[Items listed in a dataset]
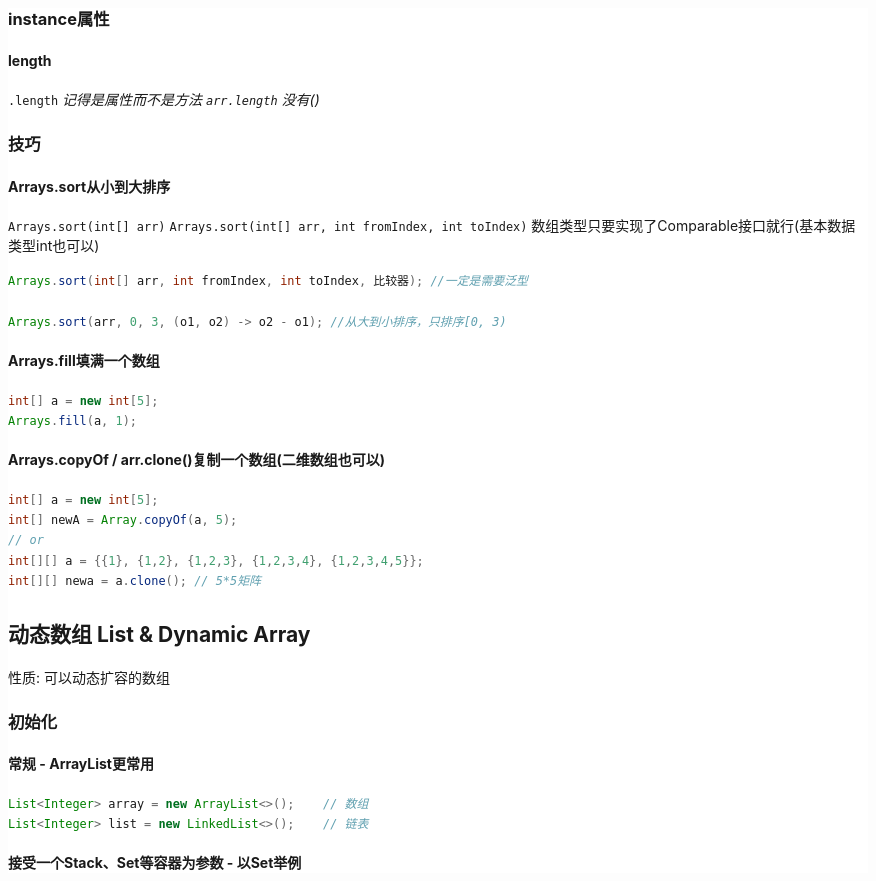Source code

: ### instance属性

#### length

`.length` *记得是属性而不是方法 `arr.length` 没有()*

### 技巧

#### Arrays.sort从小到大排序

`Arrays.sort(int[] arr)` `Arrays.sort(int[] arr, int fromIndex, int toIndex)` 数组类型只要实现了Comparable接口就行(基本数据类型int也可以)

```java
Arrays.sort(int[] arr, int fromIndex, int toIndex, 比较器); //一定是需要泛型

Arrays.sort(arr, 0, 3, (o1, o2) -> o2 - o1); //从大到小排序，只排序[0, 3)

```

#### Arrays.fill填满一个数组

```java
int[] a = new int[5];
Arrays.fill(a, 1);

```

#### Arrays.copyOf / arr.clone()复制一个数组(二维数组也可以)

```java
int[] a = new int[5];
int[] newA = Array.copyOf(a, 5);
// or
int[][] a = {{1}, {1,2}, {1,2,3}, {1,2,3,4}, {1,2,3,4,5}};
int[][] newa = a.clone(); // 5*5矩阵

```

## 动态数组 List & Dynamic Array

性质: 可以动态扩容的数组

### 初始化

#### 常规 - ArrayList更常用

```java
List<Integer> array = new ArrayList<>();    // 数组
List<Integer> list = new LinkedList<>();    // 链表

```

#### 接受一个Stack、Set等容器为参数 - 以Set举例
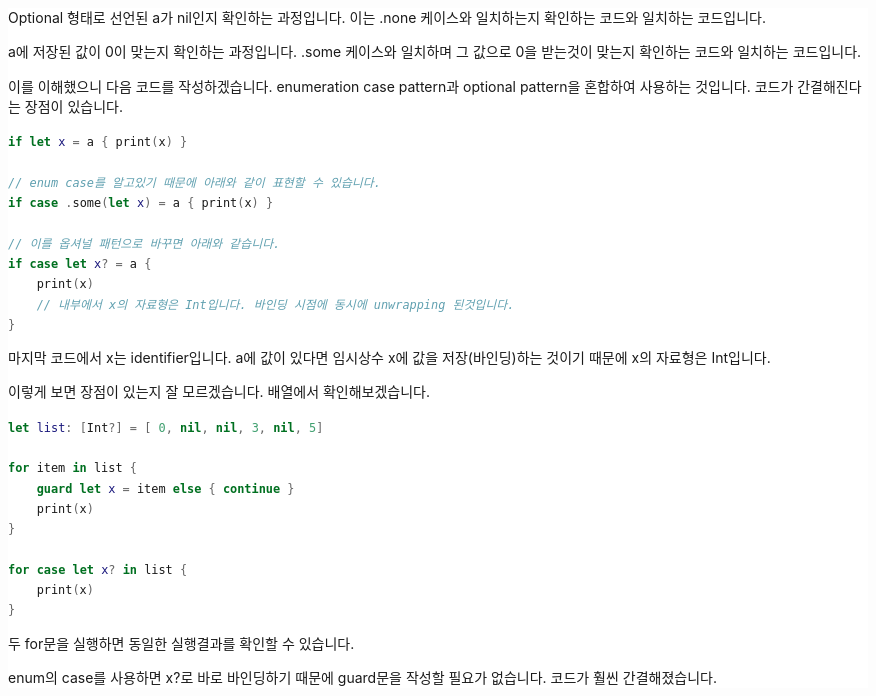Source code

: Optional<Int> 형태로 선언된 a가 nil인지 확인하는 과정입니다. 이는 .none 케이스와 일치하는지 확인하는 코드와 일치하는 코드입니다. 

a에 저장된 값이 0이 맞는지 확인하는 과정입니다. .some 케이스와 일치하며 그 값으로 0을 받는것이 맞는지 확인하는 코드와 일치하는 코드입니다.

이를 이해했으니 다음 코드를 작성하겠습니다. enumeration case pattern과 optional pattern을 혼합하여 사용하는 것입니다. 코드가 간결해진다는 장점이 있습니다.

```swift
if let x = a { print(x) }

// enum case를 알고있기 때문에 아래와 같이 표현할 수 있습니다.
if case .some(let x) = a { print(x) } 

// 이를 옵셔널 패턴으로 바꾸면 아래와 같습니다.
if case let x? = a {
    print(x)
    // 내부에서 x의 자료형은 Int입니다. 바인딩 시점에 동시에 unwrapping 된것입니다.
}
```

마지막 코드에서 x는 identifier입니다. a에 값이 있다면 임시상수 x에 값을 저장(바인딩)하는 것이기 때문에 x의 자료형은 Int입니다. 

이렇게 보면 장점이 있는지 잘 모르겠습니다. 배열에서 확인해보겠습니다.

```swift
let list: [Int?] = [ 0, nil, nil, 3, nil, 5]

for item in list {
    guard let x = item else { continue }
    print(x)
}

for case let x? in list {
    print(x)
}
```

두 for문을 실행하면 동일한 실행결과를 확인할 수 있습니다.

enum의 case를 사용하면 x?로 바로 바인딩하기 때문에 guard문을 작성할 필요가 없습니다. 코드가 훨씬 간결해졌습니다.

• WORK REQUIRED: An exact restatement of the entries above is needed; no picture may appear in it.

• ANSWER BELOW:
Source code

: ### instance属性

#### length

`.length` *记得是属性而不是方法 `arr.length` 没有()*

### 技巧

#### Arrays.sort从小到大排序

`Arrays.sort(int[] arr)` `Arrays.sort(int[] arr, int fromIndex, int toIndex)` 数组类型只要实现了Comparable接口就行(基本数据类型int也可以)

```java
Arrays.sort(int[] arr, int fromIndex, int toIndex, 比较器); //一定是需要泛型

Arrays.sort(arr, 0, 3, (o1, o2) -> o2 - o1); //从大到小排序，只排序[0, 3)

```

#### Arrays.fill填满一个数组

```java
int[] a = new int[5];
Arrays.fill(a, 1);

```

#### Arrays.copyOf / arr.clone()复制一个数组(二维数组也可以)

```java
int[] a = new int[5];
int[] newA = Array.copyOf(a, 5);
// or
int[][] a = {{1}, {1,2}, {1,2,3}, {1,2,3,4}, {1,2,3,4,5}};
int[][] newa = a.clone(); // 5*5矩阵

```

## 动态数组 List & Dynamic Array

性质: 可以动态扩容的数组

### 初始化

#### 常规 - ArrayList更常用

```java
List<Integer> array = new ArrayList<>();    // 数组
List<Integer> list = new LinkedList<>();    // 链表

```

#### 接受一个Stack、Set等容器为参数 - 以Set举例
Source code

: Optional<Int> 형태로 선언된 a가 nil인지 확인하는 과정입니다. 이는 .none 케이스와 일치하는지 확인하는 코드와 일치하는 코드입니다. 

a에 저장된 값이 0이 맞는지 확인하는 과정입니다. .some 케이스와 일치하며 그 값으로 0을 받는것이 맞는지 확인하는 코드와 일치하는 코드입니다.

이를 이해했으니 다음 코드를 작성하겠습니다. enumeration case pattern과 optional pattern을 혼합하여 사용하는 것입니다. 코드가 간결해진다는 장점이 있습니다.

```swift
if let x = a { print(x) }

// enum case를 알고있기 때문에 아래와 같이 표현할 수 있습니다.
if case .some(let x) = a { print(x) } 

// 이를 옵셔널 패턴으로 바꾸면 아래와 같습니다.
if case let x? = a {
    print(x)
    // 내부에서 x의 자료형은 Int입니다. 바인딩 시점에 동시에 unwrapping 된것입니다.
}
```

마지막 코드에서 x는 identifier입니다. a에 값이 있다면 임시상수 x에 값을 저장(바인딩)하는 것이기 때문에 x의 자료형은 Int입니다. 

이렇게 보면 장점이 있는지 잘 모르겠습니다. 배열에서 확인해보겠습니다.

```swift
let list: [Int?] = [ 0, nil, nil, 3, nil, 5]

for item in list {
    guard let x = item else { continue }
    print(x)
}

for case let x? in list {
    print(x)
}
```

두 for문을 실행하면 동일한 실행결과를 확인할 수 있습니다.

enum의 case를 사용하면 x?로 바로 바인딩하기 때문에 guard문을 작성할 필요가 없습니다. 코드가 훨씬 간결해졌습니다.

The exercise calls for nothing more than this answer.